Locust is a small rural city in Stanly and Cabarrus counties in the U.S. state of North Carolina. As of the 2020 census, Locust had a population of 4,537. It has seen substantial growth lately due to the urban sprawl from the Charlotte area.
==Geography==
Locust is located in southwestern Stanly County. Through annexations, the city limits now extend west into Cabarrus County. Locust is bordered by the town of Stanfield to the south.

The center of Locust is at the intersection of combined North Carolina Highway 24/27 with North Carolina Highway 200. NC 24/27 leads east 15 mi to Albemarle and west to the Charlotte area. Via NC 27 it is 25 mi to the Charlotte center city. NC 200 leads northwest to US 601 and provides a route to Concord, 15 mi away, and leads southwest 22 mi to Monroe.

According to the United States Census Bureau, the city of Locust has a total area of 21.1 sqkm, with no significant water bodies.

==Demographics==

Historical population
| Census | Pop. | Note | %± |
| 1880 | 35 |  | — |
| 1920 | 95 |  | — |
| 1930 | 103 |  | 8.4% |
| 1940 | 151 |  | 46.6% |
| 1950 | 216 |  | 43.0% |
| 1960 | 211 |  | −2.3% |
| 1980 | 1,590 |  | — |
| 1990 | 1,940 |  | 22.0% |
| 2000 | 2,416 |  | 24.5% |
| 2010 | 2,930 |  | 21.3% |
| 2020 | 4,537 |  | 54.8% |
| 2023 (est.) | 5,854 |  | 29.0% |
U.S. Decennial Census

===2020 census===
As of the 2020 census, Locust had a population of 4,537. The median age was 38.8 years. 24.1% of residents were under the age of 18 and 19.0% were 65 years of age or older.
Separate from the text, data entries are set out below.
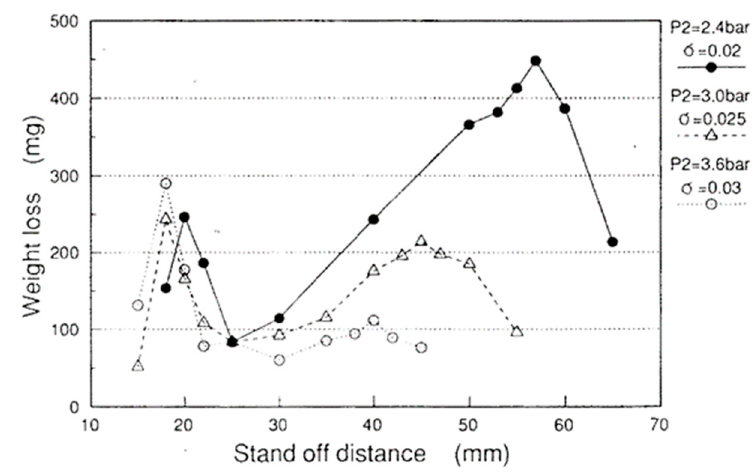
Figure 12. Weight loss, i.e., the aggressive intensity of the jet, as a function of standoff distance changing with cavitation number at constant injection pressure. The peak at the near side of the nozzle, i.e., the 1st peak, was caused by water column impacts. The peak at the far side from the nozzle, i.e., the 2nd peak, was produced by cavitation impacts. The standoff distance of 2nd peak was changed by the cavitation number [77].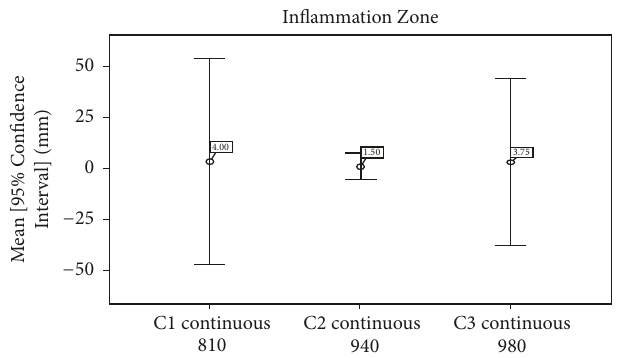
Figure 9: Lower inflammatory response in group C2 versus groups C1 and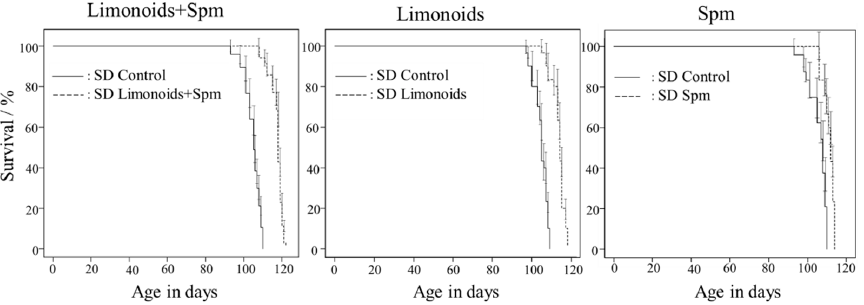
Figure 2. Survival curves for mice with Sandhoff disease fed with limonoids + Spm,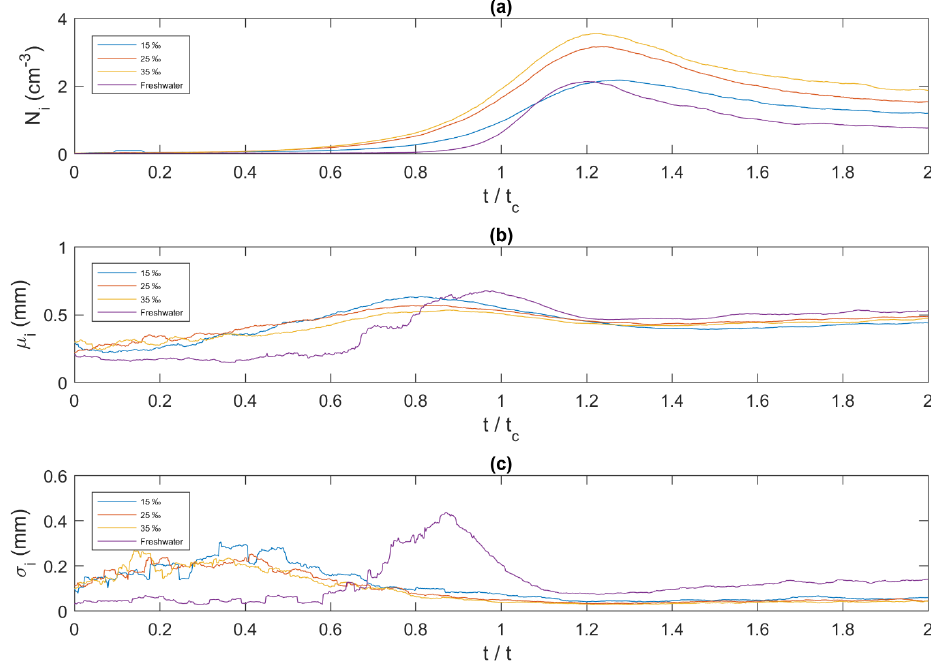
Figure 11. Ensemble-averaged time series of frazil ice particle properties for all four salinities plotted as a function of dimensionless time. (a) N i , the average frazil ice particle concentration (cm − 3 ); (b) µ i , the mean size of frazil ice particles (mm); and (c) σ i , the standard deviation of the size of frazil ice particles (mm). t/t c = 1 corresponds to the time of the minimum temperature on the supercooling curves.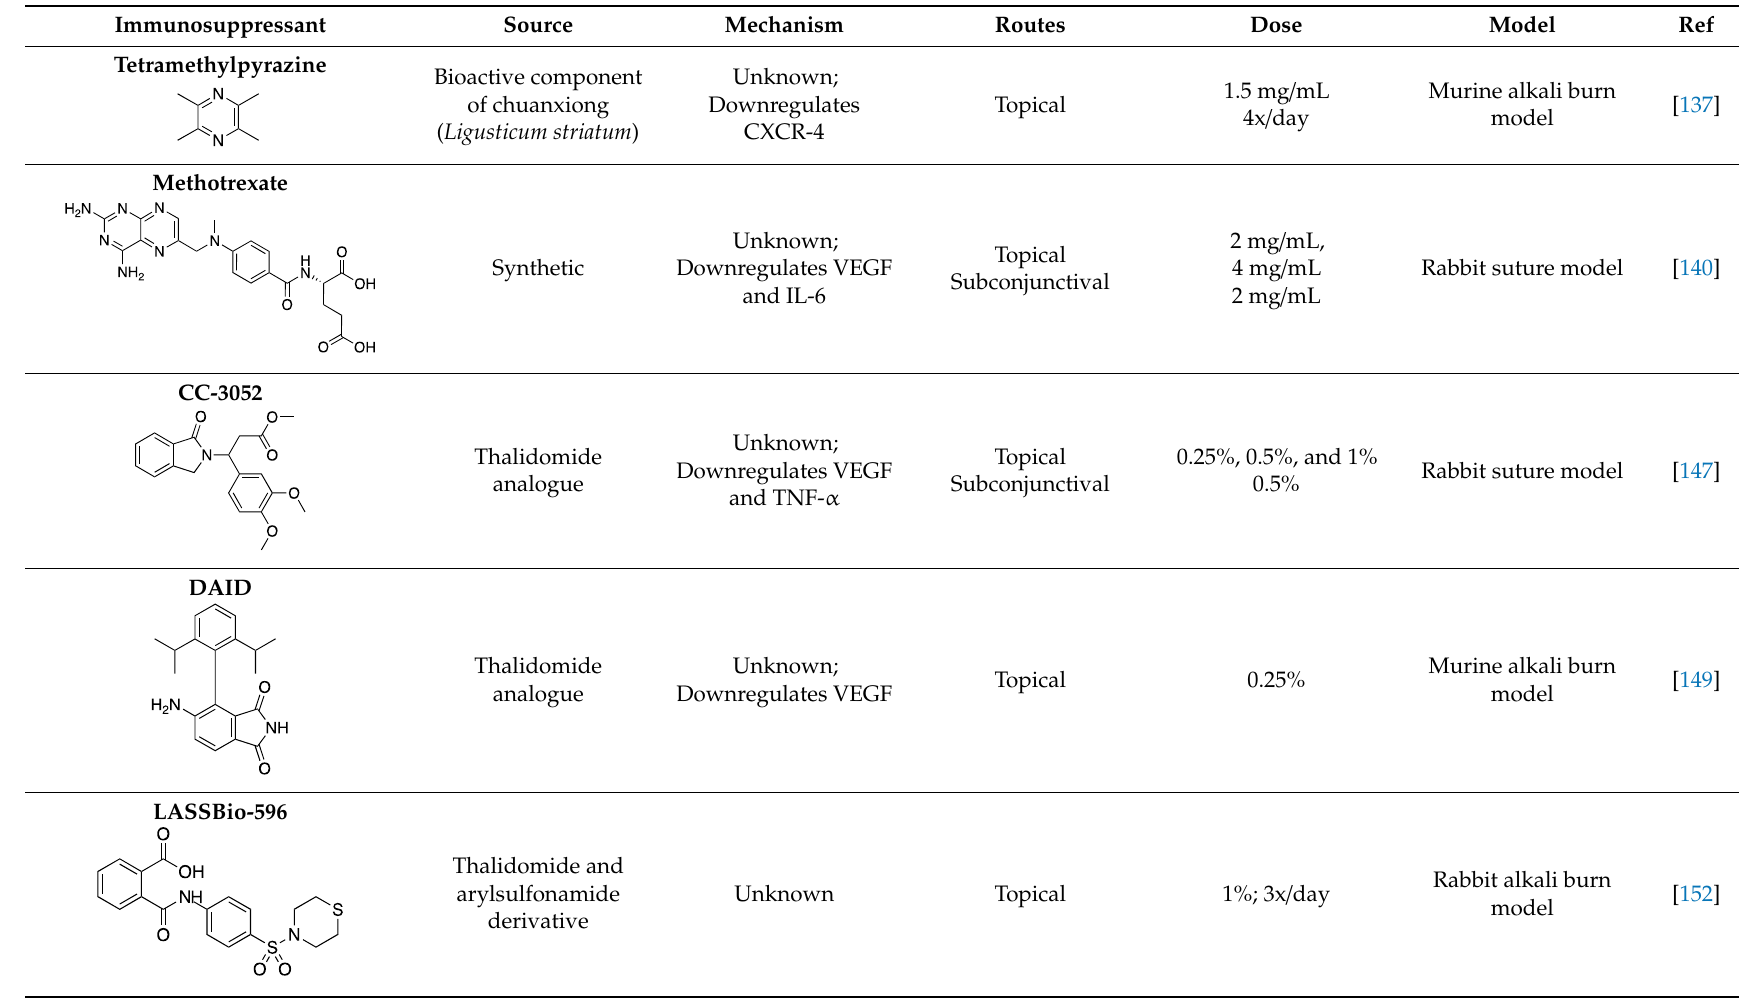
Table 6. Immunosuppressants, including macrolides, tested in CoNV models.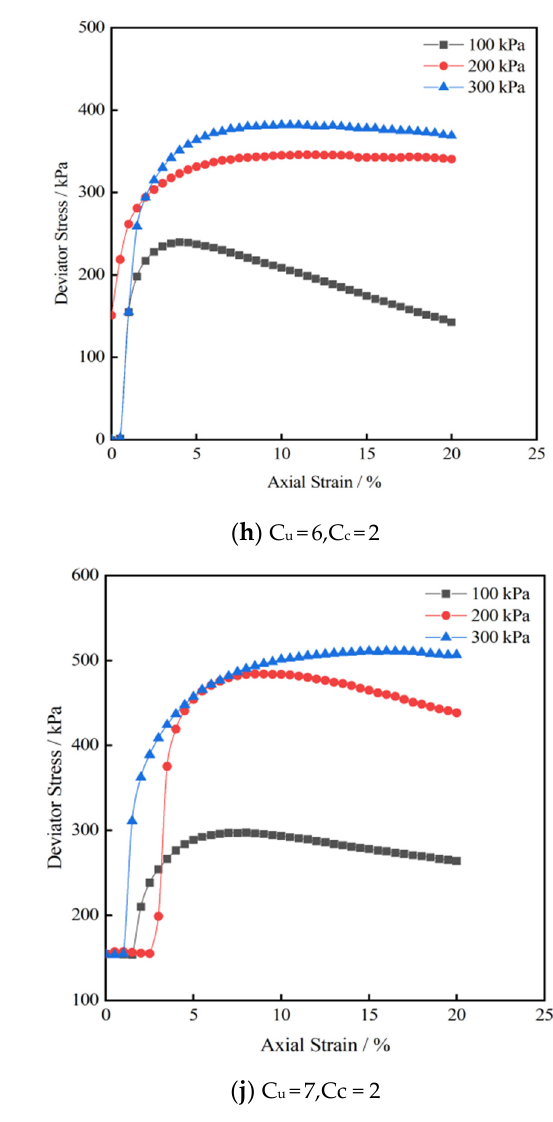
Figure 17. Stress–strain curve. Table 5. Strength record table under different test conditions.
For every 100 females there were 92.4 males, and for every 100 females age 18 and over there were 87.3 males.

0.0% of residents lived in urban areas, while 100.0% lived in rural areas.

There were 1,837 households, of which 32.8% had children under the age of 18 living in them. Of all households, 53.4% were married-couple households, 13.1% were households with a male householder and no spouse or partner present, and 28.7% were households with a female householder and no spouse or partner present. About 27.0% of all households were made up of individuals, and 13.9% had someone living alone who was 65 years of age or older.

There were 1,925 housing units, of which 4.6% were vacant. The homeowner vacancy rate was 1.0% and the rental vacancy rate was 3.1%.

Locust racial composition
| Race | Number | Percentage |
|---|---|---|
| White (non-Hispanic) | 3,703 | 81.62% |
| Black or African American (non-Hispanic) | 249 | 5.49% |
| Native American | 8 | 0.18% |
| Asian | 44 | 0.97% |
| Pacific Islander | 4 | 0.09% |
| Other/Mixed | 216 | 4.76% |
| Hispanic or Latino | 313 | 6.9% |

===2000 census===
As of the census of 2000, there were 2,416 people, 922 households, and 712 families residing in the city. The population density was 470.5 PD/sqmi. There were 981 housing units at an average density of 191.0 /mi2. The racial makeup of the city was 94.91% White, 1.53% African American, 0.46% Native American, 0.17% Asian, 2.03% from other races, and 0.91% from two or more races. Hispanic or Latino of any race were 3.39% of the population.

There were 922 households, out of which 35.2% had children under the age of 18 living with them, 65.9% were married couples living together, 7.9% had a female householder with no husband present, and 22.7% were non-families. 20.4% of all households were made up of individuals, and 8.2% had someone living alone who was 65 years of age or older. The average household size was 2.62 and the average family size was 3.02.

In the city, the population was spread out, with 26.2% under the age of 18, 6.7% from 18 to 24, 32.8% from 25 to 44, 22.8% from 45 to 64, and 11.5% who were 65 years of age or older. The median age was 36 years. For every 100 females, there were 100.3 males. For every 100 females age 18 and over, there were 97.3 males.

The median income for a household in the city was $44,556, and the median income for a family was $50,987. Males had a median income of $35,614 versus $21,375 for females. The per capita income for the city was $19,250. About 3.2% of families and 4.1% of the population were below the poverty line, including 6.9% of those under age 18 and 2.5% of those age 65 or over.